Ce qui m’anime Plus la société sera sensibilis­ée à la question des allergies alimentair­es, mieux ce sera pour mon fils. Réussir à intéresser les gens à ce grave problème de santé est donc très important pour moi.

Ce qui me touche Recevoir des dessins et des lettres d’enfants qui me remercient parce qu’ils peuvent enfin manger des gâteaux. Comme j’ai moi-même le bec sucré, je sais à quel point les desserts peuvent être de petites merveilles.

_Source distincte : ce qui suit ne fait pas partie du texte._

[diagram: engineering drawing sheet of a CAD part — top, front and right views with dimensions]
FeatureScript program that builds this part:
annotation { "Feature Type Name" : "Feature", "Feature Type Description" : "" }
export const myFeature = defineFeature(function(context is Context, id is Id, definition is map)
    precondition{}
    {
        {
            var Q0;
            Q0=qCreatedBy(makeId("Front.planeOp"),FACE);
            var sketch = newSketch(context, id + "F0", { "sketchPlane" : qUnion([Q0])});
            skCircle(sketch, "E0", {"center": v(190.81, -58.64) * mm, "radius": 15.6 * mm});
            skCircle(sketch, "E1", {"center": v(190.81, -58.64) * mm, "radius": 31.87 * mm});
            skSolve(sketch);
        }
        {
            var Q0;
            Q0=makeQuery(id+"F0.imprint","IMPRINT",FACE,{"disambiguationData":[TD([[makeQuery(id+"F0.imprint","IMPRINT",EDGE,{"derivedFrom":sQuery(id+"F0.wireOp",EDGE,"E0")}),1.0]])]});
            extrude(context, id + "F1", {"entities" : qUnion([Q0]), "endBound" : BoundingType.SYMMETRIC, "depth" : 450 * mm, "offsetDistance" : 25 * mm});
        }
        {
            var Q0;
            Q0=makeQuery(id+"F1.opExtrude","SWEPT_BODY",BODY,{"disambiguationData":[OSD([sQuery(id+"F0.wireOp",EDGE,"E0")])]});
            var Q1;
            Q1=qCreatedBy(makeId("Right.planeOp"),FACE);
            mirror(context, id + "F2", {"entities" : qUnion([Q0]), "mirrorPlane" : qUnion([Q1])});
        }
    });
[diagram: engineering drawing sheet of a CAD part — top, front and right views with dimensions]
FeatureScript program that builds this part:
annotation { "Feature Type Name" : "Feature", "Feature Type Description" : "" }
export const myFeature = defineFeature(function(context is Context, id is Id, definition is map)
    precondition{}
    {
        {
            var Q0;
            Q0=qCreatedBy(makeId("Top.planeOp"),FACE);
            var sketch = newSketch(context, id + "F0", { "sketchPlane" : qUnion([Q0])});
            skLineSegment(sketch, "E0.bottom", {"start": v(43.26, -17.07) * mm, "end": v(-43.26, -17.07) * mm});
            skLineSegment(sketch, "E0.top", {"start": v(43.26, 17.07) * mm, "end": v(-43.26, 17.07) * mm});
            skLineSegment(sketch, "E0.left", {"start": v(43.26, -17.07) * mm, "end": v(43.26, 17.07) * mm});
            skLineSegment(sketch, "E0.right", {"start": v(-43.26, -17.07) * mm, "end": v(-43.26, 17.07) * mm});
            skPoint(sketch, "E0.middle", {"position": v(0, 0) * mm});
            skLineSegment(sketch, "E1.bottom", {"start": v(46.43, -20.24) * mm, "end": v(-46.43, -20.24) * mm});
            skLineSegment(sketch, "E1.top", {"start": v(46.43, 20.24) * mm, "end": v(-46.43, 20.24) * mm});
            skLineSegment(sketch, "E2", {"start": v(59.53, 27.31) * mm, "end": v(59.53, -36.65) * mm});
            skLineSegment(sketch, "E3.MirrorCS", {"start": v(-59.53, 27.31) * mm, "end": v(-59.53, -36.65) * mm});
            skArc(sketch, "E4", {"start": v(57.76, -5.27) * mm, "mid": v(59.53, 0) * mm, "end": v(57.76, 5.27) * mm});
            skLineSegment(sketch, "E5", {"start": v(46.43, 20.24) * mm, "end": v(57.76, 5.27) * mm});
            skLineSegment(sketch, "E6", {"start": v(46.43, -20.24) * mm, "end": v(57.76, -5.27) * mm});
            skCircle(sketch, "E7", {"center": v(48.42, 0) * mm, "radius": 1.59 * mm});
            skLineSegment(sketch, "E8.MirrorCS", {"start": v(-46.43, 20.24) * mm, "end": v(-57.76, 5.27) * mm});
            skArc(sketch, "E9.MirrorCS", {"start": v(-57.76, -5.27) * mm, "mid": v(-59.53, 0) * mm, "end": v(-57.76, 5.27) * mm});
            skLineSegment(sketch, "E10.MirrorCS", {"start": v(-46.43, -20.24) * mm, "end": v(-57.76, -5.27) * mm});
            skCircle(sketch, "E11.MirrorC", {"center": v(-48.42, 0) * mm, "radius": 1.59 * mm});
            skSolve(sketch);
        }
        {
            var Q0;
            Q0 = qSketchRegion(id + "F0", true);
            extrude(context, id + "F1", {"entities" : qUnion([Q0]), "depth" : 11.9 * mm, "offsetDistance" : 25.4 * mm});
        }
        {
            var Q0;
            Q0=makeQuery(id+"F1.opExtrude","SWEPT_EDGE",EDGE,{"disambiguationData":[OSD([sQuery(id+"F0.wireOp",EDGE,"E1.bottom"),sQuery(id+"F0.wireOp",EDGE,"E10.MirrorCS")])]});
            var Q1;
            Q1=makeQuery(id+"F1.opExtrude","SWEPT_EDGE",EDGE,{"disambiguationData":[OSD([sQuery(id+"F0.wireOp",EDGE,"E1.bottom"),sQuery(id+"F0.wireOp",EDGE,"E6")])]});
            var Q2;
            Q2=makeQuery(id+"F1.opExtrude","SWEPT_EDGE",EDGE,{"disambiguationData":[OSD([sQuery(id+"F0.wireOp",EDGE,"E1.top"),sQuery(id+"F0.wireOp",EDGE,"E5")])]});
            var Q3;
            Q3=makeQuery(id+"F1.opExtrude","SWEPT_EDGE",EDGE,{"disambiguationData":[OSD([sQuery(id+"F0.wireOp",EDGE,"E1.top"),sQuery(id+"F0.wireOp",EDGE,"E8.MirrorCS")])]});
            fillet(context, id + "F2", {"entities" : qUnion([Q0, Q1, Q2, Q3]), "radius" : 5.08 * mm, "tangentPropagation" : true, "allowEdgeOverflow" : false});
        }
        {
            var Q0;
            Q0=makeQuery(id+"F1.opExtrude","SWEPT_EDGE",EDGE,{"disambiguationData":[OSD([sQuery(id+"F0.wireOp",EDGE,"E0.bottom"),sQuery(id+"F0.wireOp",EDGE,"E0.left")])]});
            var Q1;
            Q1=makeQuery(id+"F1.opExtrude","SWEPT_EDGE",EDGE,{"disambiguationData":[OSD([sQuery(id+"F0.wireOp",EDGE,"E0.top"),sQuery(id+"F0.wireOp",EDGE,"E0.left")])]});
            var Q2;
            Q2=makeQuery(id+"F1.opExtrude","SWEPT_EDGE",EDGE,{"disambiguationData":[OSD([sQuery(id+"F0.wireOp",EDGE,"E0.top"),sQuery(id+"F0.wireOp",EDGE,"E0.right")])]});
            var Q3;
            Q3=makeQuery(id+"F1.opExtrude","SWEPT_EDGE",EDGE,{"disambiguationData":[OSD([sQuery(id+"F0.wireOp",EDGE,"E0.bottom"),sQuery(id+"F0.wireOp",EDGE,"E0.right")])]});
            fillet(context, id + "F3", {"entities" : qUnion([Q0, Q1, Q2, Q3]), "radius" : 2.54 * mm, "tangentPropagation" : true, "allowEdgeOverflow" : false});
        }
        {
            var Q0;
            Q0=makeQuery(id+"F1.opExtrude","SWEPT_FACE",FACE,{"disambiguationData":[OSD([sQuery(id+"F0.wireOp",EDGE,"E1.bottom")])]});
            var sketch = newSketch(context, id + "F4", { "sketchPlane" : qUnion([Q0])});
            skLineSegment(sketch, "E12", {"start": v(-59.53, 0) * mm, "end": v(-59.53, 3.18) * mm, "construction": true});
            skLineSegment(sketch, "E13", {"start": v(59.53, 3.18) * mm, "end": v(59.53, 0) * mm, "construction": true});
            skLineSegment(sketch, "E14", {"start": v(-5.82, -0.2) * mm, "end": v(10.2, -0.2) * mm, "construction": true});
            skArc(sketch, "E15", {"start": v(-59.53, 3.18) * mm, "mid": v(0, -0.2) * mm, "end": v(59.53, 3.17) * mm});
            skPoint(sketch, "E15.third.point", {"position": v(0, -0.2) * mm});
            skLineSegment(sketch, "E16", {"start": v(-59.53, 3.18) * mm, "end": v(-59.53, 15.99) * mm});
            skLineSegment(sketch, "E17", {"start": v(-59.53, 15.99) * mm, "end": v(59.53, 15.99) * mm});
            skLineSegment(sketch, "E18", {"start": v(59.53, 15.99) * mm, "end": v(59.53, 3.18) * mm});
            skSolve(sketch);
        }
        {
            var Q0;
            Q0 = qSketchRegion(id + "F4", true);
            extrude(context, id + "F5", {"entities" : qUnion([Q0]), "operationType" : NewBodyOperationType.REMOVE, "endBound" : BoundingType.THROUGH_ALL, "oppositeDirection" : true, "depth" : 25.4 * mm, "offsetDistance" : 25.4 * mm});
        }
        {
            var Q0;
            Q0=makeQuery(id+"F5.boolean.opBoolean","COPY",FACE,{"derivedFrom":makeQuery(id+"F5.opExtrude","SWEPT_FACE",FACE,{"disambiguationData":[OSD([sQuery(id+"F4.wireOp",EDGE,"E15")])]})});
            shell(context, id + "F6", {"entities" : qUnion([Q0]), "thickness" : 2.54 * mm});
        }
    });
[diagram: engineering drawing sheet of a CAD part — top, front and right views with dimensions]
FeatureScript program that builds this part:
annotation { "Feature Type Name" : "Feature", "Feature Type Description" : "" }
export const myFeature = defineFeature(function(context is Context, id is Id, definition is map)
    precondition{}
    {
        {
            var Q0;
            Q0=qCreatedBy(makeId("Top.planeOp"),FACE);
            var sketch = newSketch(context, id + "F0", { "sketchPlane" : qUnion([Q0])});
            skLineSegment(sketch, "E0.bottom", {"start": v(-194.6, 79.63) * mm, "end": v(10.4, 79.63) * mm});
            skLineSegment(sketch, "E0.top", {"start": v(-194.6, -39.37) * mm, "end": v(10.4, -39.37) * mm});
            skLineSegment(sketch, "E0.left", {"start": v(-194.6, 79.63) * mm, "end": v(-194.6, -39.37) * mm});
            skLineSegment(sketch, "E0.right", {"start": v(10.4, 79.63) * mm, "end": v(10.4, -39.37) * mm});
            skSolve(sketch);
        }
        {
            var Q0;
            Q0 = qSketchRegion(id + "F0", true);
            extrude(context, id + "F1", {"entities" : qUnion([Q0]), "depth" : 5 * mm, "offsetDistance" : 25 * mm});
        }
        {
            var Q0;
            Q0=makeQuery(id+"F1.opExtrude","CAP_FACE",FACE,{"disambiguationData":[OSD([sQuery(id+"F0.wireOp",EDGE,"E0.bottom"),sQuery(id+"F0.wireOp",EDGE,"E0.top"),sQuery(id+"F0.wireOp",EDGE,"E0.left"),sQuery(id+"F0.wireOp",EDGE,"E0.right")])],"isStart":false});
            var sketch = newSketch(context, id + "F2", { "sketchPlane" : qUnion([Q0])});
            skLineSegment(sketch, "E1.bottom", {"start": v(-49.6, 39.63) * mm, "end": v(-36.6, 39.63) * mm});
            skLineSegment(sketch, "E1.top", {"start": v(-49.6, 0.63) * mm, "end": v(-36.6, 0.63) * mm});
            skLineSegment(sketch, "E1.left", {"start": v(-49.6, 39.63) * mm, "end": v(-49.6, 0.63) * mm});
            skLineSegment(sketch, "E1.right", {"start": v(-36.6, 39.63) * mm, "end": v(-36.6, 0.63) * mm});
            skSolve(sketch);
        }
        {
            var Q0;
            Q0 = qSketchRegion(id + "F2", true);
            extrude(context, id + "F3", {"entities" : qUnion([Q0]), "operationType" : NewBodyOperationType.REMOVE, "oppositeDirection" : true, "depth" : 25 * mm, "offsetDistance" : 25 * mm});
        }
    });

Comment j’ai pu me lancer dans

l’inconnu J’ai foncé, tout simplement. Je n’ai jamais douté, car j’ai toujours cru en mes intuitions. Mon objectif était clair, même si je n’avais aucune idée de la route à prendre pour m’y rendre ! L’important est d’être en mode « solutions » et de s’adapter. En affaires, il n’y a pas de chemin parfait : chaque fois qu’on rencontre une petite bosse, on monte et on descend, c’est comme les montagnes russes. Ce qui compte, c’est d’y croire fermement et de travailler fort.

Ce que j’ai appris… et que

j’apprends encore À déléguer ! J’ai toujours été perfection­niste, ce qui est à la fois une qualité et un défaut, car j’ai beaucoup de mal à faire confiance. Je souhaite être partout, tout faire, de l’emballage d’un gâteau qui part en livraison à la finition des décoration­s. Je sais à quel point il est indispensa­ble de tout contrôler quand on vit avec un enfant ayant de graves allergies alimentair­es. Le côté « mère poule » est très développé chez moi. Mais maintenant, je n’ai plus le choix, je dois apprendre à laisser faire les autres…

À celles qui veulent changer de vie

profession­nelle, je dirais… On doit choisir un domaine qui nous motive vraiment, se relever quand on tombe, ne jamais se décourager… Il n’y a pas de recette miracle pour devenir entreprene­ure, c’est une expérience faite d’essais et d’erreurs. L’important est de garder son calme et de suivre ses plans. Un problème peut toujours se transforme­r en quelque chose de positif. Enfin, même si on se donne au maximum, il peut arriver qu’on soit incapable de cocher tout ce qu’on avait sur sa liste au début de la journée. Ce n’est pas si grave, il faut aussi savoir se mettre à off. Une leçon que je n’oublierai jamais On ne peut jamais tout prévoir, malgré les précaution­s. Ethan a vécu un troisième choc anaphylact­ique l’an dernier dans un restaurant, heureuseme­nt sans conséquenc­e grave. Ça m’a donné l’idée… d’ouvrir un restaurant.

Un livre qui m’inspire Voir grand, de Luc Poirier. Sa philosophi­e – viser haut et ne jamais dire non à une occasion qui se présente – me rejoint. J’aime la manière dont il conclut son ouvrage en parlant de l’importance de la famille. La mienne est au centre de tout ce que j’entreprend­s.